Elle a une peur bleue du mariage, lui ne craint pas moins d’assumer des responsabilités supplémentaires. Leur relation « libre » dure depuis un peu plus d’un an et elle assure que chaque rencontre la rend heureuse.
Un « niet » pratiquement catégorique
Il est impossible de préciser combien de couples en Russie sont dans ce genre de relations libres, mais sur Internet, la société les condamne sans appel.
« Les relations libres ne peuvent pas exister, c’est de la prostitution » - des commentaires de cet acabit sont légion sur les forums féminins russes quand on évoque ce thème.
La plupart des femmes russes - 69% - condamnent l’infidélité conjugale, témoignent les résultats d’une étude réalisée en 2018 par l’institut russe VTsIOM. En outre, 22% des mariages se brisent en raison d’une trahison dans le couple, indique cette même institution dans une autre étude.

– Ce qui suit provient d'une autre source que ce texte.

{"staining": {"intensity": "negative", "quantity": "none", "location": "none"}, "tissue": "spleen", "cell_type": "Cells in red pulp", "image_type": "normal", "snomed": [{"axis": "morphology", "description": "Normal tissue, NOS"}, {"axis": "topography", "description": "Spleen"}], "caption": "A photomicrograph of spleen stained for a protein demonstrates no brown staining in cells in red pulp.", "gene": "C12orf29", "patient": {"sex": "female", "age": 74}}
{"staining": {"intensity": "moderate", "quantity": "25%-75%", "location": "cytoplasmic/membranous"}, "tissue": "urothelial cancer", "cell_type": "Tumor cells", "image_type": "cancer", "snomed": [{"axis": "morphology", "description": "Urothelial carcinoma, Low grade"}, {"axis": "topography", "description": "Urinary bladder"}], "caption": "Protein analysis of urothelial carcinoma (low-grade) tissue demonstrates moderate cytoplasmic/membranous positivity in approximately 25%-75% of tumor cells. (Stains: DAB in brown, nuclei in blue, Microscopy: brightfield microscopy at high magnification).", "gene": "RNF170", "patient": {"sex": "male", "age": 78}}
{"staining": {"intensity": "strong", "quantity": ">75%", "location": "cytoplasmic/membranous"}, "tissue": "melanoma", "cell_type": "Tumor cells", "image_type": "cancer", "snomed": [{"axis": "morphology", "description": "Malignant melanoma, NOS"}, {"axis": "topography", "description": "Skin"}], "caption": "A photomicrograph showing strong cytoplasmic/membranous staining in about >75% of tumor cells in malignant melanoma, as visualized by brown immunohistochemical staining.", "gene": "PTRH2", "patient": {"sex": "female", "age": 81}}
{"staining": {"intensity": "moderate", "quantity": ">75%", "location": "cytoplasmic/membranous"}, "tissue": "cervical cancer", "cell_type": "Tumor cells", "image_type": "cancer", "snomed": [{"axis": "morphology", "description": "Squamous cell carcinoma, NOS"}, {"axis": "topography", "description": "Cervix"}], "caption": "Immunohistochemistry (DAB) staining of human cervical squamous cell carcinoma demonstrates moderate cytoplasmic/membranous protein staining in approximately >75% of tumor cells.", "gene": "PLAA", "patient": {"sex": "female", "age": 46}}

À en juger par les avis des personnes que Russia Beyond a interrogées, l’infidélité ne peut être pardonnée, et ce pour deux raisons. Primo, si la femme a été trompée, c’est qu’elle n’a pas su « retenir son homme ». Dans ce cas, pardonner est encore plus humiliant que l’infidélité elle-même. Secundo, en Russie, les femmes sont persuadées qu’il n’y a pas un sans deux : si l’homme a trahi une fois, il y aura forcément des récidives.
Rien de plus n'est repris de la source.